Spacewalk (software)

Spacewalk
Original author(s) Red Hat
Initial release June 2008
Stable release
2.6 / November 29, 2016 (2016-11-29)
Written in Java, Perl and Python
Operating system Linux
Available in English, Francais, Bengali, Hindi, Japanese, Punjabi, Russian, Simplified Chinese, German, Spanish, Gujarati, Italian, Korean, Brazilian, Portuguese, Tamil, Traditional Chinese
Type Systems management
License GNU General Public License v2
Website www.spacewalkproject.org

Spacewalk is an open-source systems management application developed by Red Hat. It was formerly the upstream version of the Red Hat Satellite, which was open-sourced in 2008. Spacewalk includes the web interface and back-end, as well as Red Hat Proxy Server and associated client software of Satellite and makes them available to users and developers under a free and open source software (FOSS) license.

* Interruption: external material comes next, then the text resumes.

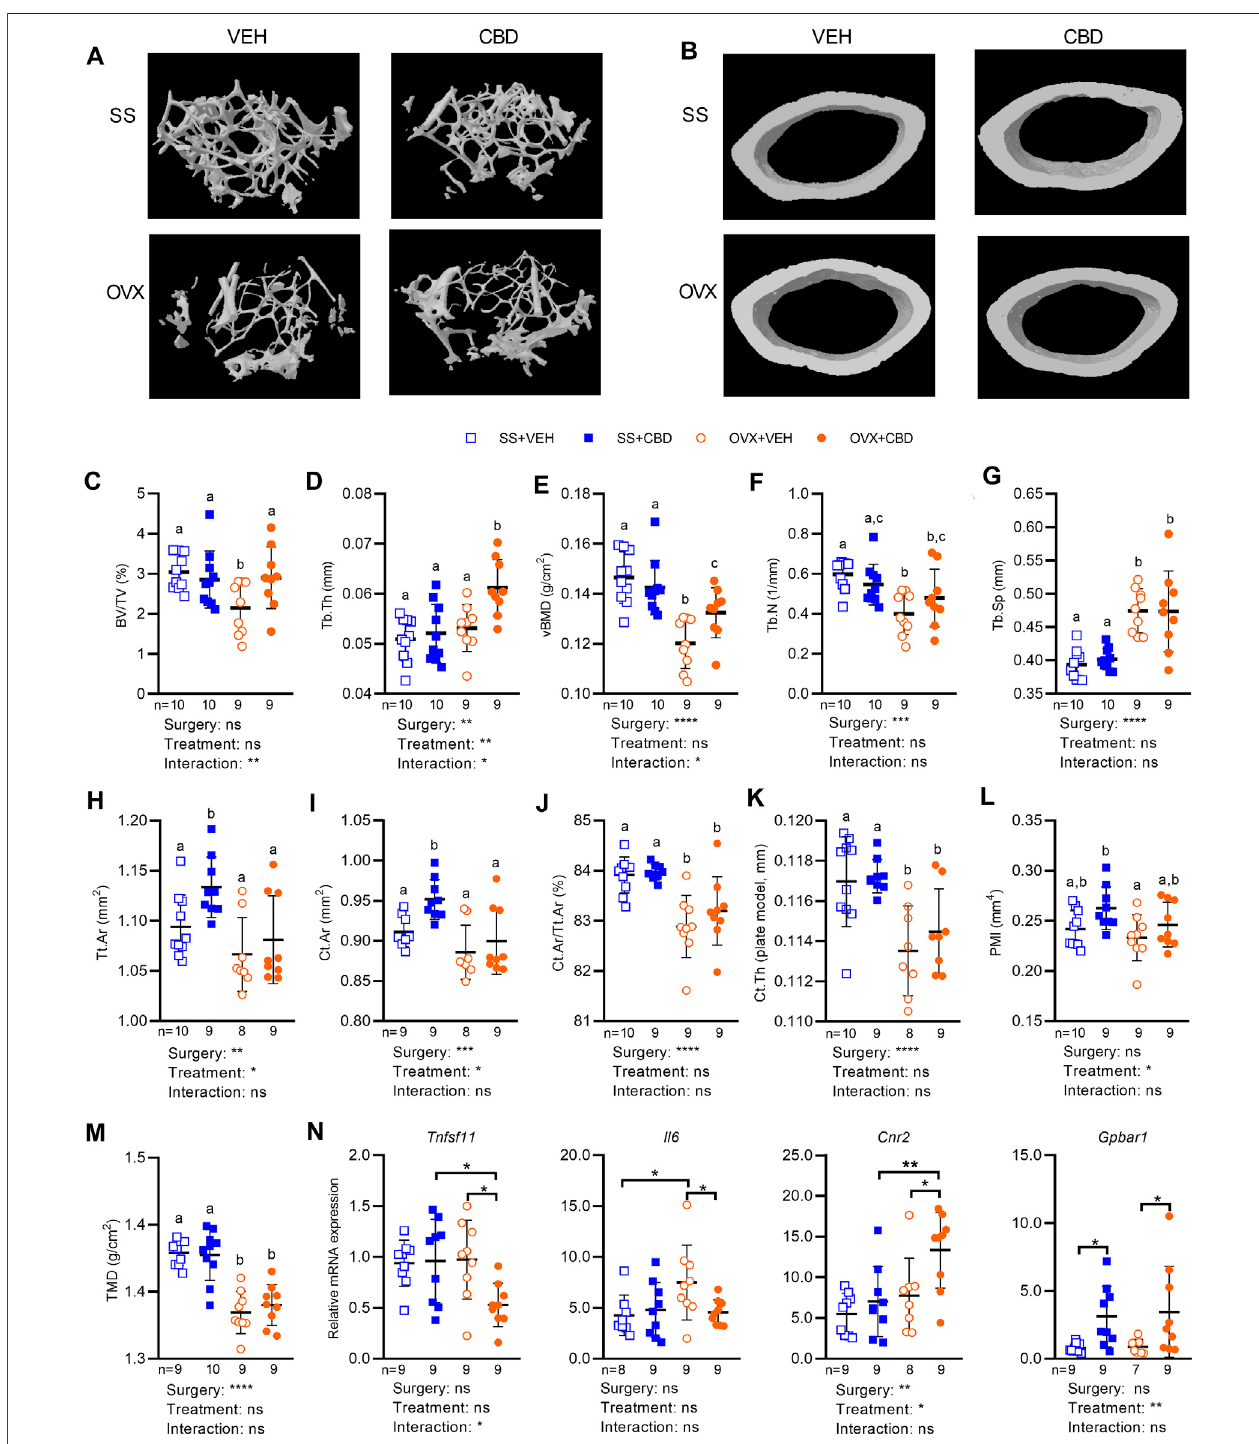
FIGURE4| CBDimprovedfemoralmicrostructureconsistentwithgeneexpressionmarkersofreducedin fl ammationandlessboneresorption.MicroCTimagesof femoral bone microstructure showing (A) trabecular bone and (B) cortical bone from SS and OVX groups after 18 weeks of VEH or CBD treatment. Femoral microstructure of trabecular bone showing (C) bone volume/tissue volume, BV/TV (%) (D) trabecular thickness, Tb.Th (mm) (E) volumetric bone mineral density, vBMD (g/cm 2 ) (F) trabecular number, Tb.N (1/mm) (G) trabecular separation, Tb. Sp (mm) and cortical bone showing (H) mean total cross-sectional tissue area, Tt. Ar (mm 2 ) (I) meantotalcross-sectionalbonearea,Ct.Ar(mm 2 ) (J) corticalbonefraction,Ct.Ar/Tt.Ar(%) (K) corticalthickness,Ct.Th(platemodel,mm) (L) polarmomentof inertia, PMI (mm 4 ) (M) tissue mineral density, TMD (g/cm 2 ). Data are presented as mean ± SD from 9 mice per OVX group and 10 mice per SS group. ROUT test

The relationship between Spacewalk and Satellite was analogous to the relationship between Fedora and Red Hat Enterprise Linux. Whereas Satellite manages only RHEL and Solaris systems, Spacewalk manages Fedora, CentOS, SUSE and Debian systems.[1]

Spacewalk consists of free software licensed under the terms of the GNU General Public License version 2. While formerly requiring the commercial Oracle Database as a backend, version 1.7 (released in March 2012) added support for PostgreSQL.[2]

Satellite 5.3 was the first version to be based on upstream Spacewalk code.[3]

In March 2011 Novell released SUSE Manager 1.2, based on Spacewalk 1.2 and supporting the management of both SUSE Linux Enterprise and Red Hat Enterprise Linux.[4]

As of 2015 Spacewalk and Red Hat Satellite 5 are in long-term support mode for Red Hat, as they were designed as monolithic tools that duplicated the Red Hat Network experience, but in an internal deployment. The design criteria were web-centric before the rise of cloud-computing platforms like OpenStack, and configuration management tools like Chef and Puppet. Red Hat chose open-source components (including Puppet and Foreman) as the basis of Satellite 6, which was released in September 2014.[5]